The Illusion of Generalization: Re-examining Tabular Language Model Evaluation
Aditya Gorla, Ratish Puduppully
TL;DR
This work challenges the claimed generalization of Tabular Language Models (TLMs) by re-evaluating Tabula-8B on 165 UniPredict datasets. It reveals that strong performance is largely driven by (i) task-type bias, with quartile classification inflating aggregate metrics, (ii) pervasive data contamination including train-test overlap and task leakage, and (iii) instruction-tuning without tabular exposure, which accounts for most of the gains. By disentangling these factors through baseline analyses, contamination checks, and comparisons to instruction-tuned baselines (e.g., Alpaca) and quartile-format augmented models (Alpaca+Q), the paper argues that reported generalization reflects evaluation artifacts rather than genuine tabular reasoning. It provides seven concrete recommendations to improve evaluation standards, such as reporting baselines, stratifying by task type, releasing evaluation code, and auditing the need for tabular reasoning.

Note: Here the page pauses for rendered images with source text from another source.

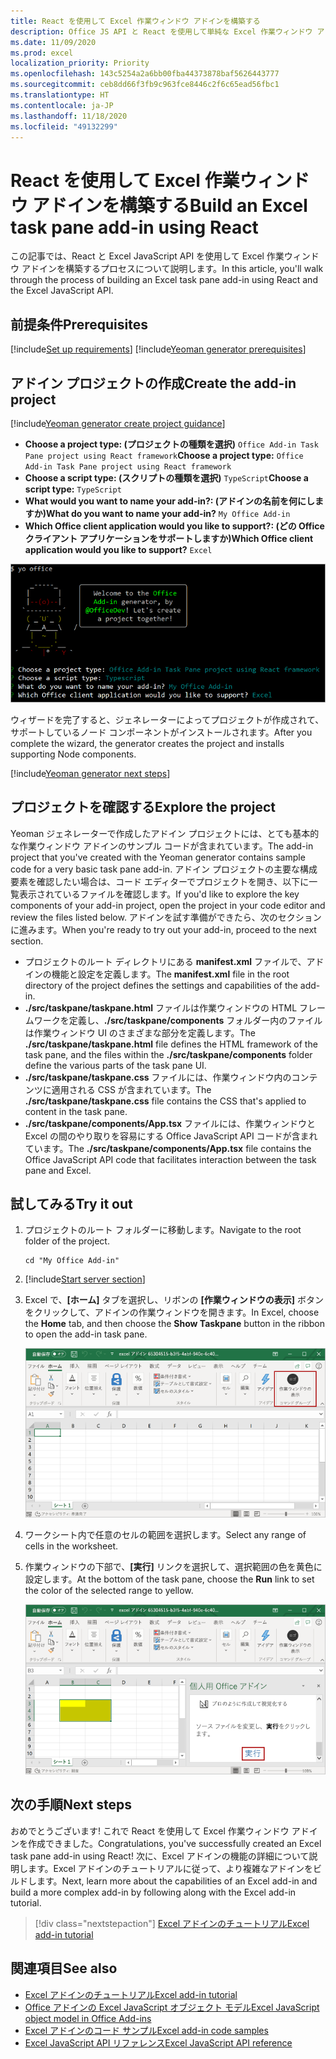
 ```yaml
---
title: React を使用して Excel 作業ウィンドウ アドインを構築する
description: Office JS API と React を使用して単純な Excel 作業ウィンドウ アドインを作成する方法について説明します。
ms.date: 11/09/2020
ms.prod: excel
localization_priority: Priority
ms.openlocfilehash: 143c5254a2a6bb00fba44373878baf5626443777
ms.sourcegitcommit: ceb8dd66f3fb9c963fce8446c2f6c65ead56fbc1
ms.translationtype: HT
ms.contentlocale: ja-JP
ms.lasthandoff: 11/18/2020
ms.locfileid: "49132299"
---
```

# <a name="build-an-excel-task-pane-add-in-using-react"></a><span data-ttu-id="63f55-103">React を使用して Excel 作業ウィンドウ アドインを構築する</span><span class="sxs-lookup"><span data-stu-id="63f55-103">Build an Excel task pane add-in using React</span></span>

<span data-ttu-id="63f55-104">この記事では、React と Excel JavaScript API を使用して Excel 作業ウィンドウ アドインを構築するプロセスについて説明します。</span><span class="sxs-lookup"><span data-stu-id="63f55-104">In this article, you'll walk through the process of building an Excel task pane add-in using React and the Excel JavaScript API.</span></span>

## <a name="prerequisites"></a><span data-ttu-id="63f55-105">前提条件</span><span class="sxs-lookup"><span data-stu-id="63f55-105">Prerequisites</span></span>

[!include[Set up requirements](../includes/set-up-dev-environment-beforehand.md)]
[!include[Yeoman generator prerequisites](../includes/quickstart-yo-prerequisites.md)]

## <a name="create-the-add-in-project"></a><span data-ttu-id="63f55-106">アドイン プロジェクトの作成</span><span class="sxs-lookup"><span data-stu-id="63f55-106">Create the add-in project</span></span>

[!include[Yeoman generator create project guidance](../includes/yo-office-command-guidance.md)]

- <span data-ttu-id="63f55-107">**Choose a project type: (プロジェクトの種類を選択)** `Office Add-in Task Pane project using React framework`</span><span class="sxs-lookup"><span data-stu-id="63f55-107">**Choose a project type:** `Office Add-in Task Pane project using React framework`</span></span>
- <span data-ttu-id="63f55-108">**Choose a script type: (スクリプトの種類を選択)** `TypeScript`</span><span class="sxs-lookup"><span data-stu-id="63f55-108">**Choose a script type:** `TypeScript`</span></span>
- <span data-ttu-id="63f55-109">**What would you want to name your add-in?: (アドインの名前を何にしますか)**</span><span class="sxs-lookup"><span data-stu-id="63f55-109">**What do you want to name your add-in?**</span></span> `My Office Add-in`
- <span data-ttu-id="63f55-110">**Which Office client application would you like to support?: (どの Office クライアント アプリケーションをサポートしますか)**</span><span class="sxs-lookup"><span data-stu-id="63f55-110">**Which Office client application would you like to support?**</span></span> `Excel`

![React フレームワークに設定されている Yeoman Office アドイン ジェネレーター コマンドライン インターフェイス プロンプトのスクリーンショット](../images/yo-office-excel-react-2.png)

<span data-ttu-id="63f55-112">ウィザードを完了すると、ジェネレーターによってプロジェクトが作成されて、サポートしているノード コンポーネントがインストールされます。</span><span class="sxs-lookup"><span data-stu-id="63f55-112">After you complete the wizard, the generator creates the project and installs supporting Node components.</span></span>

[!include[Yeoman generator next steps](../includes/yo-office-next-steps.md)]

## <a name="explore-the-project"></a><span data-ttu-id="63f55-113">プロジェクトを確認する</span><span class="sxs-lookup"><span data-stu-id="63f55-113">Explore the project</span></span>

<span data-ttu-id="63f55-114">Yeoman ジェネレーターで作成したアドイン プロジェクトには、とても基本的な作業ウィンドウ アドインのサンプル コードが含まれています。</span><span class="sxs-lookup"><span data-stu-id="63f55-114">The add-in project that you've created with the Yeoman generator contains sample code for a very basic task pane add-in.</span></span> <span data-ttu-id="63f55-115">アドイン プロジェクトの主要な構成要素を確認したい場合は、コード エディターでプロジェクトを開き、以下に一覧表示されているファイルを確認します。</span><span class="sxs-lookup"><span data-stu-id="63f55-115">If you'd like to explore the key components of your add-in project, open the project in your code editor and review the files listed below.</span></span> <span data-ttu-id="63f55-116">アドインを試す準備ができたら、次のセクションに進みます。</span><span class="sxs-lookup"><span data-stu-id="63f55-116">When you're ready to try out your add-in, proceed to the next section.</span></span>

- <span data-ttu-id="63f55-117">プロジェクトのルート ディレクトリにある **manifest.xml** ファイルで、アドインの機能と設定を定義します。</span><span class="sxs-lookup"><span data-stu-id="63f55-117">The **manifest.xml** file in the root directory of the project defines the settings and capabilities of the add-in.</span></span>
- <span data-ttu-id="63f55-118">**./src/taskpane/taskpane.html** ファイルは作業ウィンドウの HTML フレームワークを定義し、**./src/taskpane/components** フォルダー内のファイルは作業ウィンドウ UI のさまざまな部分を定義します。</span><span class="sxs-lookup"><span data-stu-id="63f55-118">The **./src/taskpane/taskpane.html** file defines the HTML framework of the task pane, and the files within the **./src/taskpane/components** folder define the various parts of the task pane UI.</span></span>
- <span data-ttu-id="63f55-119">**./src/taskpane/taskpane.css** ファイルには、作業ウィンドウ内のコンテンツに適用される CSS が含まれています。</span><span class="sxs-lookup"><span data-stu-id="63f55-119">The **./src/taskpane/taskpane.css** file contains the CSS that's applied to content in the task pane.</span></span>
- <span data-ttu-id="63f55-120">**./src/taskpane/components/App.tsx** ファイルには、作業ウィンドウと Excel の間のやり取りを容易にする Office JavaScript API コードが含まれています。</span><span class="sxs-lookup"><span data-stu-id="63f55-120">The **./src/taskpane/components/App.tsx** file contains the Office JavaScript API code that facilitates interaction between the task pane and Excel.</span></span>

## <a name="try-it-out"></a><span data-ttu-id="63f55-121">試してみる</span><span class="sxs-lookup"><span data-stu-id="63f55-121">Try it out</span></span>

1. <span data-ttu-id="63f55-122">プロジェクトのルート フォルダーに移動します。</span><span class="sxs-lookup"><span data-stu-id="63f55-122">Navigate to the root folder of the project.</span></span>

    ```command&nbsp;line
    cd "My Office Add-in"
    ```

2. [!include[Start server section](../includes/quickstart-yo-start-server-excel.md)] 

3. <span data-ttu-id="63f55-123">Excel で、**[ホーム]** タブを選択し、リボンの **[作業ウィンドウの表示]** ボタンをクリックして、アドインの作業ウィンドウを開きます。</span><span class="sxs-lookup"><span data-stu-id="63f55-123">In Excel, choose the **Home** tab, and then choose the **Show Taskpane** button in the ribbon to open the add-in task pane.</span></span>

    ![[作業ウィンドウの表示] ボタンが強調表示されている Excel ホームメニューのスクリーンショット](../images/excel-quickstart-addin-3b.png)

4. <span data-ttu-id="63f55-125">ワークシート内で任意のセルの範囲を選択します。</span><span class="sxs-lookup"><span data-stu-id="63f55-125">Select any range of cells in the worksheet.</span></span>

5. <span data-ttu-id="63f55-126">作業ウィンドウの下部で、**[実行]** リンクを選択して、選択範囲の色を黄色に設定します。</span><span class="sxs-lookup"><span data-stu-id="63f55-126">At the bottom of the task pane, choose the **Run** link to set the color of the selected range to yellow.</span></span>

    ![アドイン作業ウィンドウが開いており、アドイン作業ウィンドウで [実行] ボタンが強調表示されている Excel のスクリーンショット](../images/excel-quickstart-addin-3c.png)

## <a name="next-steps"></a><span data-ttu-id="63f55-128">次の手順</span><span class="sxs-lookup"><span data-stu-id="63f55-128">Next steps</span></span>

<span data-ttu-id="63f55-129">おめでとうございます! これで React を使用して Excel 作業ウィンドウ アドインを作成できました。</span><span class="sxs-lookup"><span data-stu-id="63f55-129">Congratulations, you've successfully created an Excel task pane add-in using React!</span></span> <span data-ttu-id="63f55-130">次に、Excel アドインの機能の詳細について説明します。Excel アドインのチュートリアルに従って、より複雑なアドインをビルドします。</span><span class="sxs-lookup"><span data-stu-id="63f55-130">Next, learn more about the capabilities of an Excel add-in and build a more complex add-in by following along with the Excel add-in tutorial.</span></span>

> [!div class="nextstepaction"]
> [<span data-ttu-id="63f55-131">Excel アドインのチュートリアル</span><span class="sxs-lookup"><span data-stu-id="63f55-131">Excel add-in tutorial</span></span>](../tutorials/excel-tutorial.md)

## <a name="see-also"></a><span data-ttu-id="63f55-132">関連項目</span><span class="sxs-lookup"><span data-stu-id="63f55-132">See also</span></span>

* [<span data-ttu-id="63f55-133">Excel アドインのチュートリアル</span><span class="sxs-lookup"><span data-stu-id="63f55-133">Excel add-in tutorial</span></span>](../tutorials/excel-tutorial-create-table.md)
* [<span data-ttu-id="63f55-134">Office アドインの Excel JavaScript オブジェクト モデル</span><span class="sxs-lookup"><span data-stu-id="63f55-134">Excel JavaScript object model in Office Add-ins</span></span>](../excel/excel-add-ins-core-concepts.md)
* [<span data-ttu-id="63f55-135">Excel アドインのコード サンプル</span><span class="sxs-lookup"><span data-stu-id="63f55-135">Excel add-in code samples</span></span>](https://developer.microsoft.com/office/gallery/?filterBy=Samples,Excel)
* [<span data-ttu-id="63f55-136">Excel JavaScript API リファレンス</span><span class="sxs-lookup"><span data-stu-id="63f55-136">Excel JavaScript API reference</span></span>](../reference/overview/excel-add-ins-reference-overview.md)
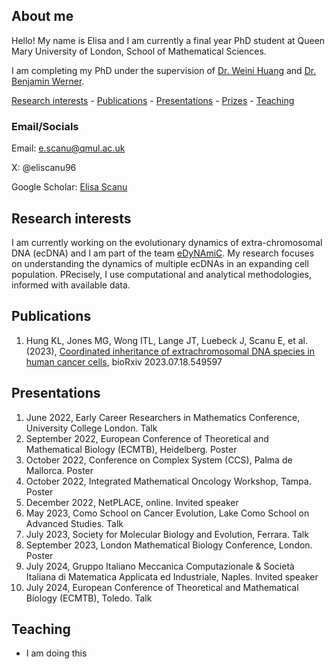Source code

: ## About me

Hello! My name is Elisa and I am currently a final year PhD student at Queen Mary University of London, School of Mathematical Sciences.

I am completing my PhD under the supervision of [Dr. Weini Huang](https://www.qmul.ac.uk/maths/profiles/huangw.html) and [Dr. Benjamin Werner](https://www.bci.qmul.ac.uk/staff/dr-benjamin-werner/). 

[Research interests](#research) - [Publications](#publications) - [Presentations](#presentations) - [Prizes](#prizes) - [Teaching](#teaching)

### Email/Socials

Email: e.scanu@qmul.ac.uk

X: @eliscanu96

Google Scholar: [Elisa Scanu](https://scholar.google.com/citations?hl=it&user=juEQxZ8AAAAJ)

## Research interests

I am currently working on the evolutionary dynamics of extra-chromosomal DNA (ecDNA) and I am part of the team [eDyNAmiC](https://cancergrandchallenges.org/teams/edynamic). My research focuses on understanding the dynamics of multiple ecDNAs in an expanding cell population. PRecisely, I use computational and analytical methodologies, informed with available data.

## Publications

1. Hung KL, Jones MG, Wong ITL, Lange JT, Luebeck J, Scanu E, et al. (2023), [Coordinated inheritance of extrachromosomal DNA species in human cancer cells](https://www.biorxiv.org/content/10.1101/2023.07.18.549597v1), bioRxiv 2023.07.18.549597

## Presentations

1. June 2022, Early Career Researchers in Mathematics Conference, University College London. Talk
2. September 2022, European Conference of Theoretical and Mathematical Biology (ECMTB), Heidelberg. Poster
3. October 2022, Conference on Complex System (CCS), Palma de Mallorca. Poster
4. October 2022, Integrated Mathematical Oncology Workshop, Tampa. Poster
5. December 2022, NetPLACE, online. Invited speaker
6. May 2023, Como School on Cancer Evolution, Lake Como School on Advanced Studies. Talk
7. July 2023, Society for Molecular Biology and Evolution, Ferrara. Talk
8. September 2023, London Mathematical Biology Conference, London. Poster
9. July 2024, Gruppo Italiano Meccanica Computazionale & Società Italiana di Matematica Applicata ed Industriale, Naples. Invited speaker
10. July 2024, European Conference of Theoretical and Mathematical Biology (ECMTB), Toledo. Talk



## Teaching

- I am doing this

The findings call for more rigorous, contamination-aware, and task-type-aware benchmarking to ensure trustworthy progress in TLM research and deployment.
Abstract
Tabular Language Models (TLMs) have been claimed to achieve emergent generalization for tabular prediction. We conduct a systematic re-evaluation of Tabula-8B as a representative TLM, utilizing 165 datasets from the UniPredict benchmark. Our investigation reveals three findings. First, binary and categorical classification achieve near-zero median lift over majority-class baselines and strong aggregate performance is driven entirely by quartile classification tasks. Second, top-performing datasets exhibit pervasive contamination, including complete train-test overlap and task-level leakage that evades standard deduplication. Third, instruction-tuning without tabular exposure recovers 92.2% of standard classification performance and on quartile classification, format familiarity closes 71.3% of the gap with the residual attributable to contaminated datasets. These findings suggest claimed generalization likely reflects evaluation artifacts rather than learned tabular reasoning. We conclude with recommendations for strengthening TLM evaluation.